**WORK TO BE COMPLETED**
State how many lines of the rows below contain the string "lens". Give only the number.
"""
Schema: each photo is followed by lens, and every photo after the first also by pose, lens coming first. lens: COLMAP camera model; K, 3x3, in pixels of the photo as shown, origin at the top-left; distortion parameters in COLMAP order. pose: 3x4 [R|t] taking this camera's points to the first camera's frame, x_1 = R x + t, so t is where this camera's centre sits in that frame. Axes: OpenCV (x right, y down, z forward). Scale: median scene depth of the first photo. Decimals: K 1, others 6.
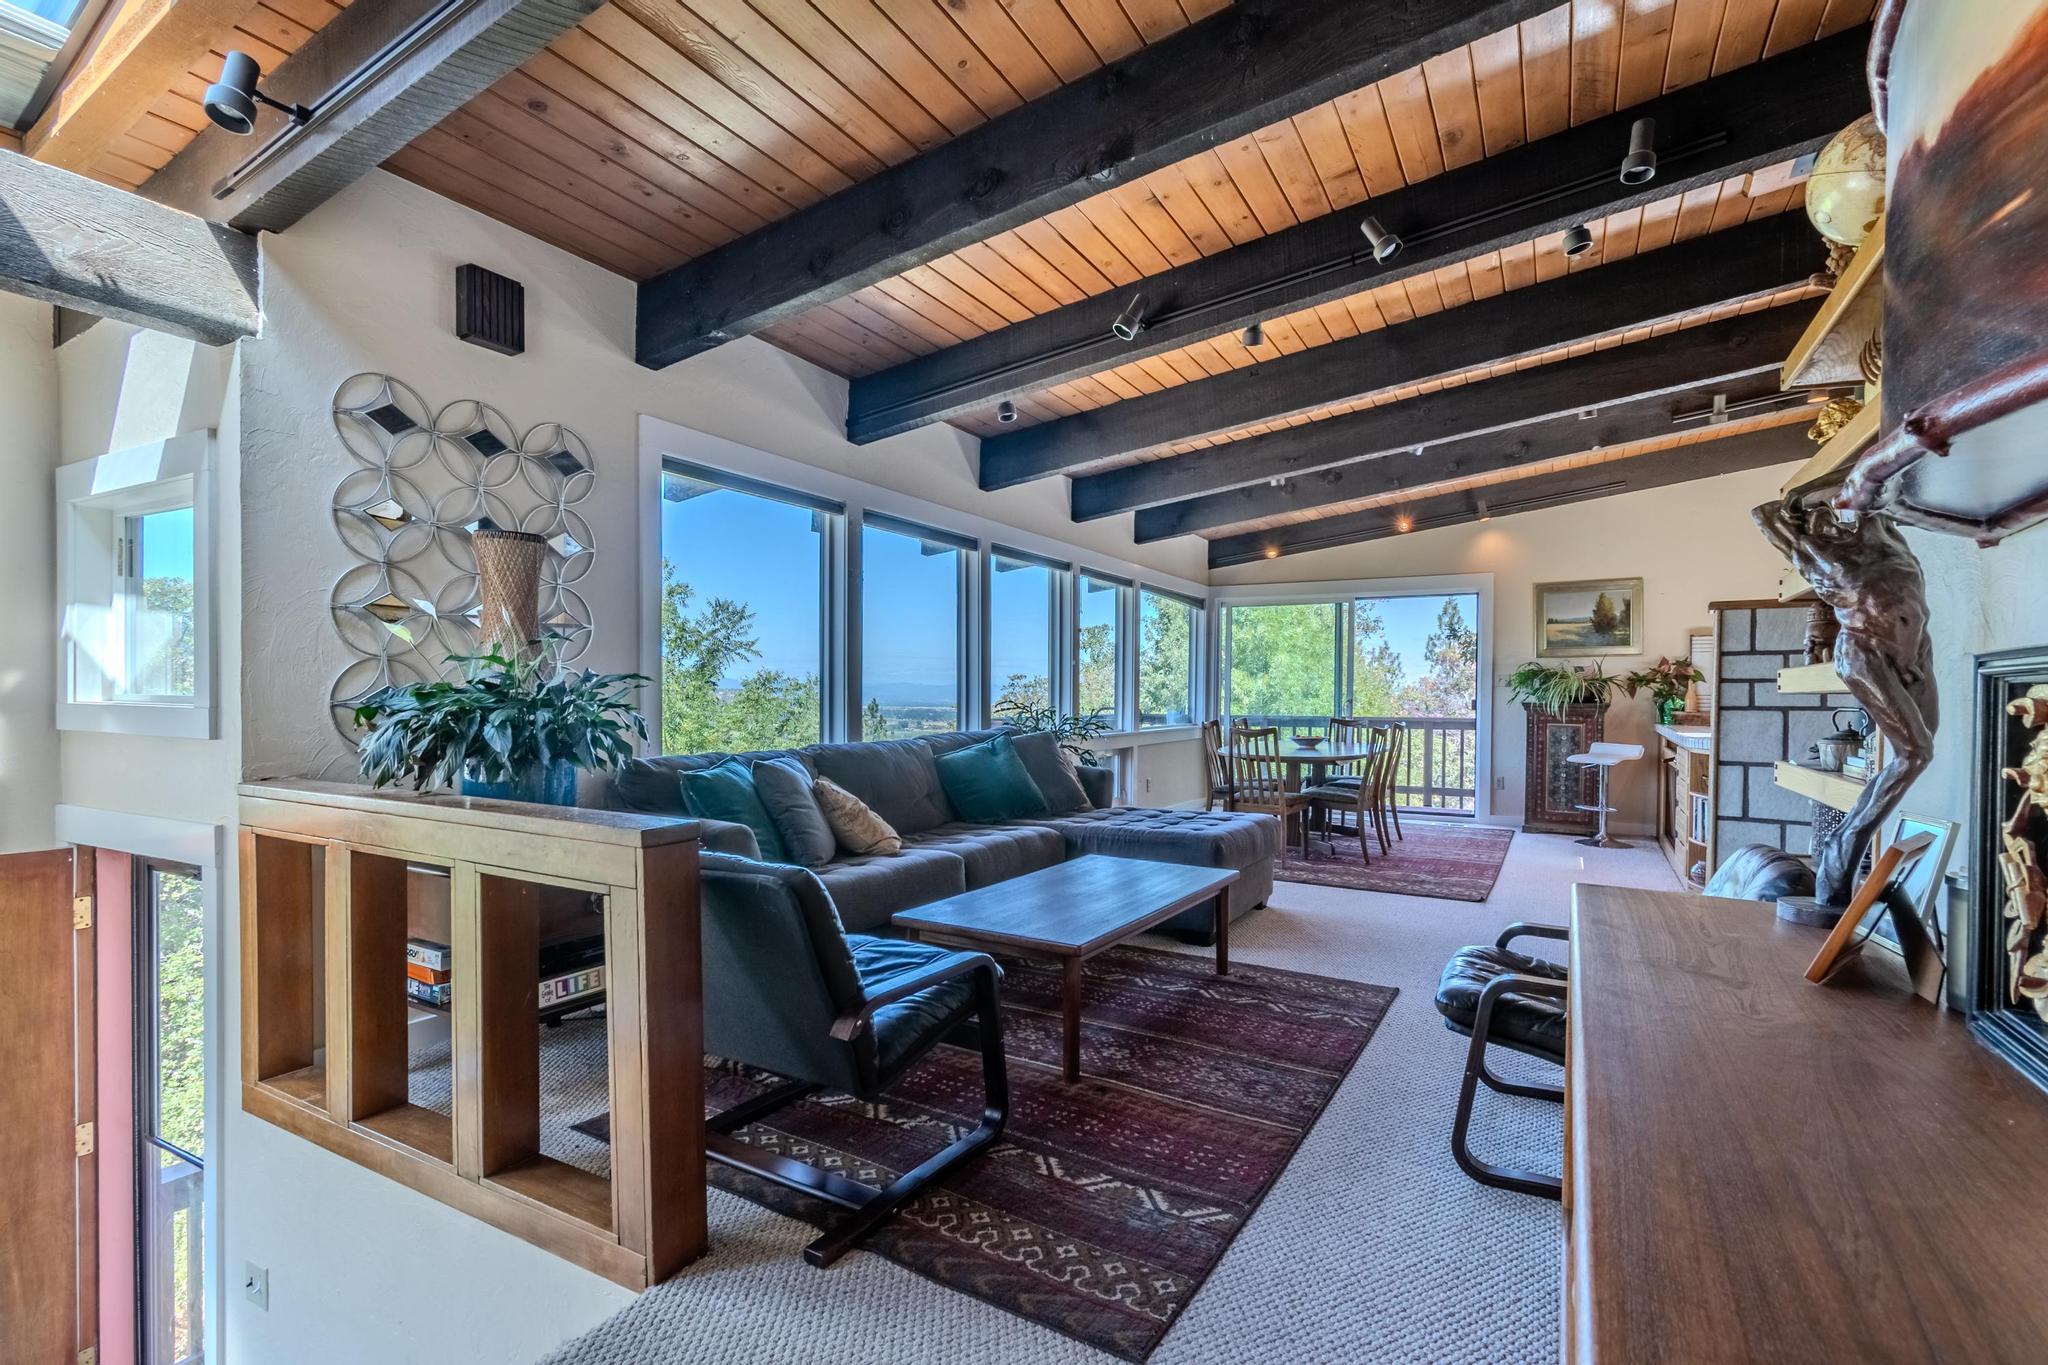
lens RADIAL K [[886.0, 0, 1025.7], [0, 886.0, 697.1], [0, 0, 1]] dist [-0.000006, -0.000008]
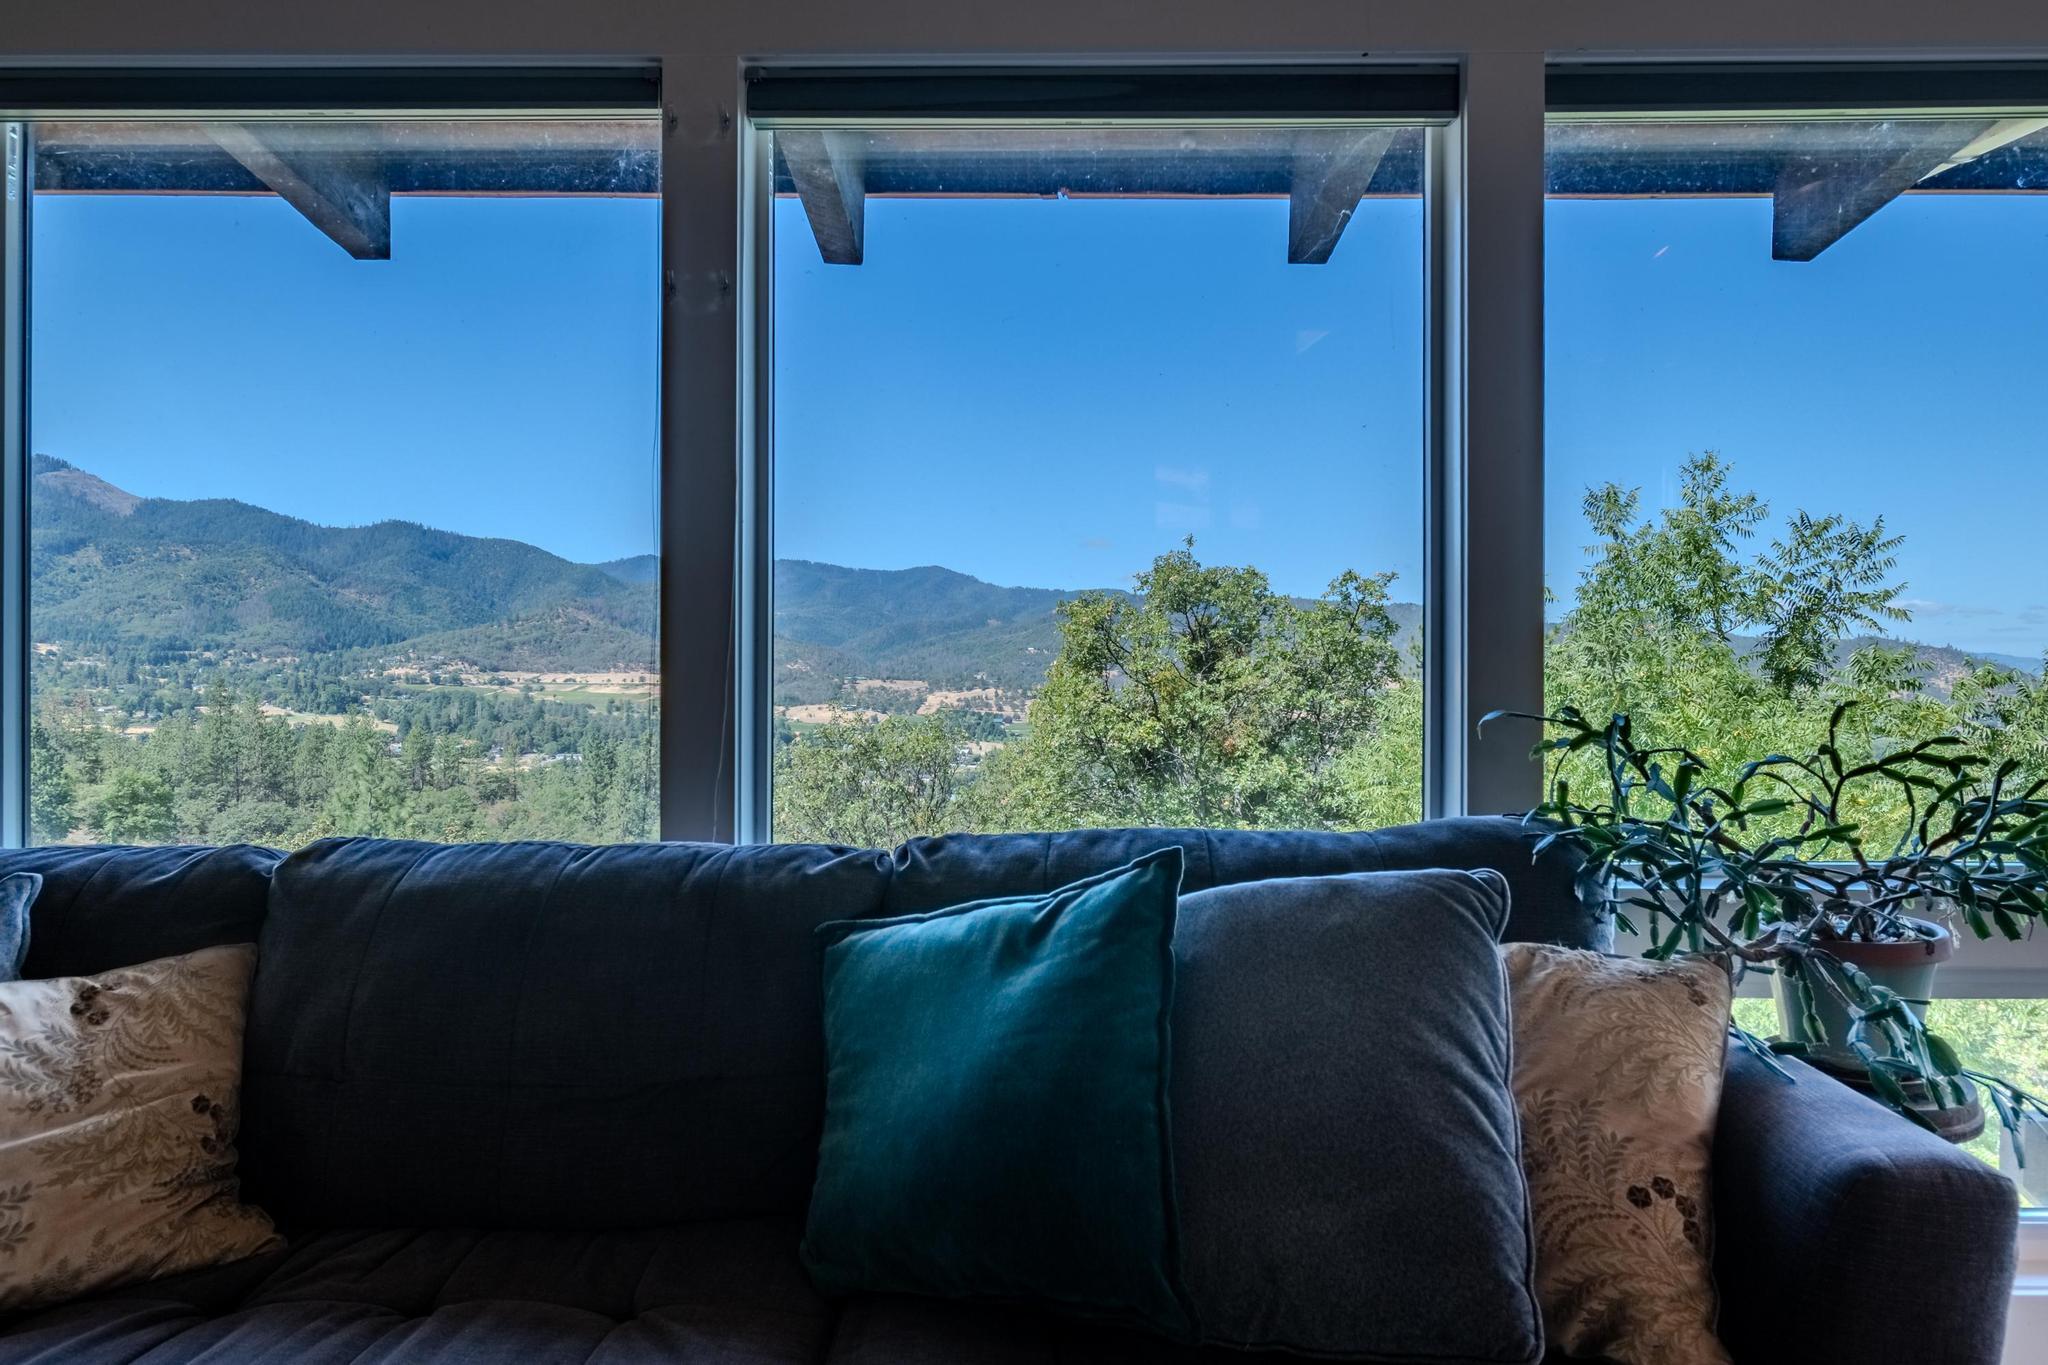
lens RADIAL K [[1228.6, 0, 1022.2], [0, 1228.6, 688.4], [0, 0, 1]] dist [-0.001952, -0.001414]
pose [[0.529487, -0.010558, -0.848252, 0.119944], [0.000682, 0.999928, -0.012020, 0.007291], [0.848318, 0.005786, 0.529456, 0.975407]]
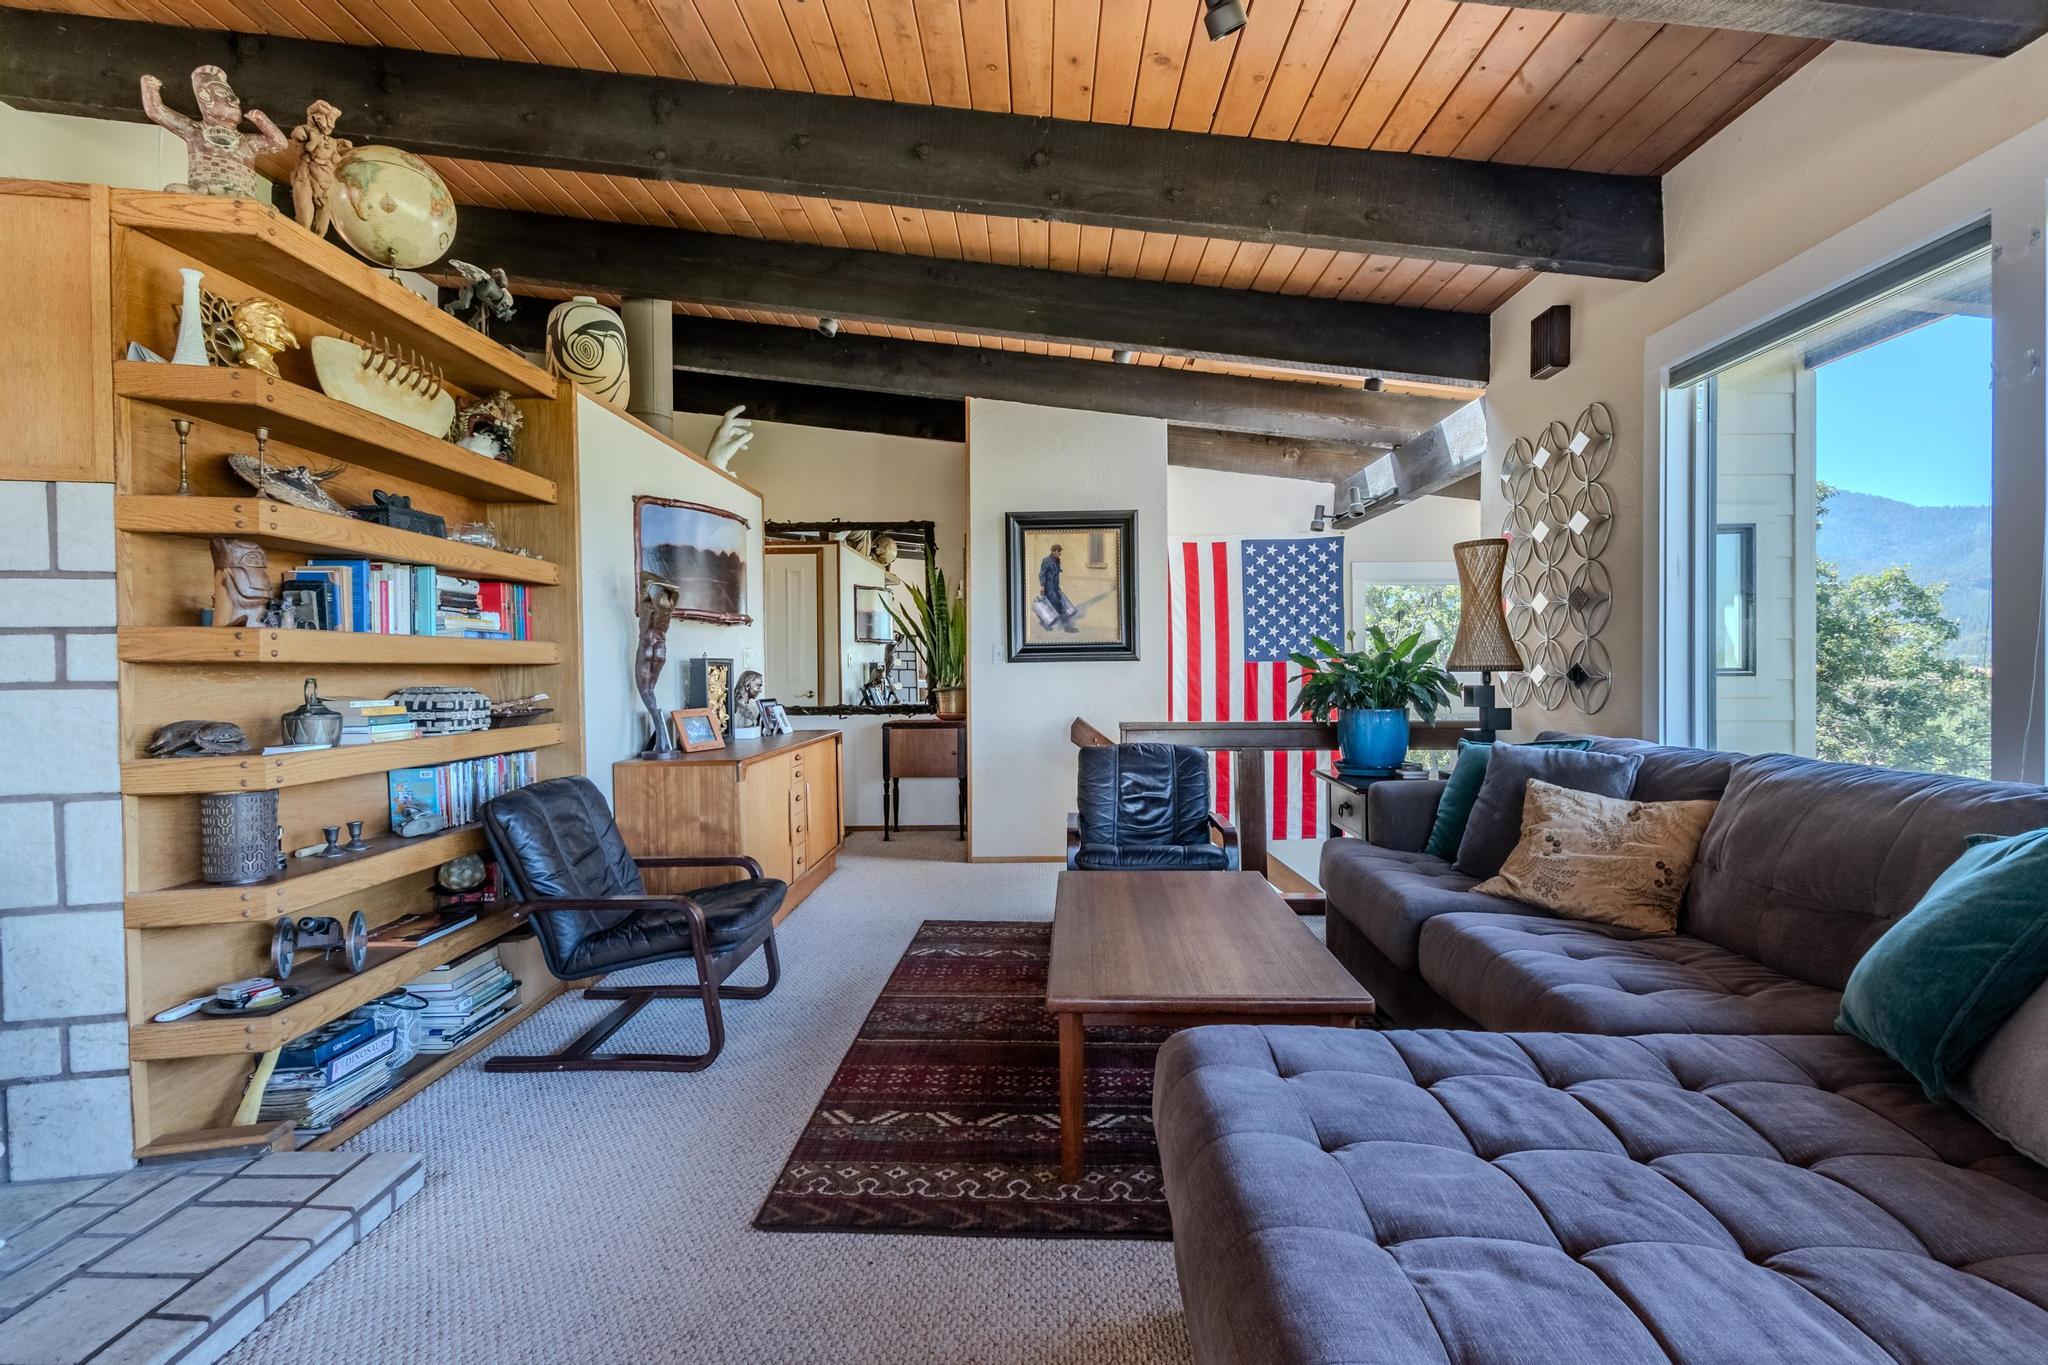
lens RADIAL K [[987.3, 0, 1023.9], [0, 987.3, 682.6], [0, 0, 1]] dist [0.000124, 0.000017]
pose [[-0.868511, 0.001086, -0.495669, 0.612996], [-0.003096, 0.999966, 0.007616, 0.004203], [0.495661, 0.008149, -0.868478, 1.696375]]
"""
**TASK RESPONSE**
4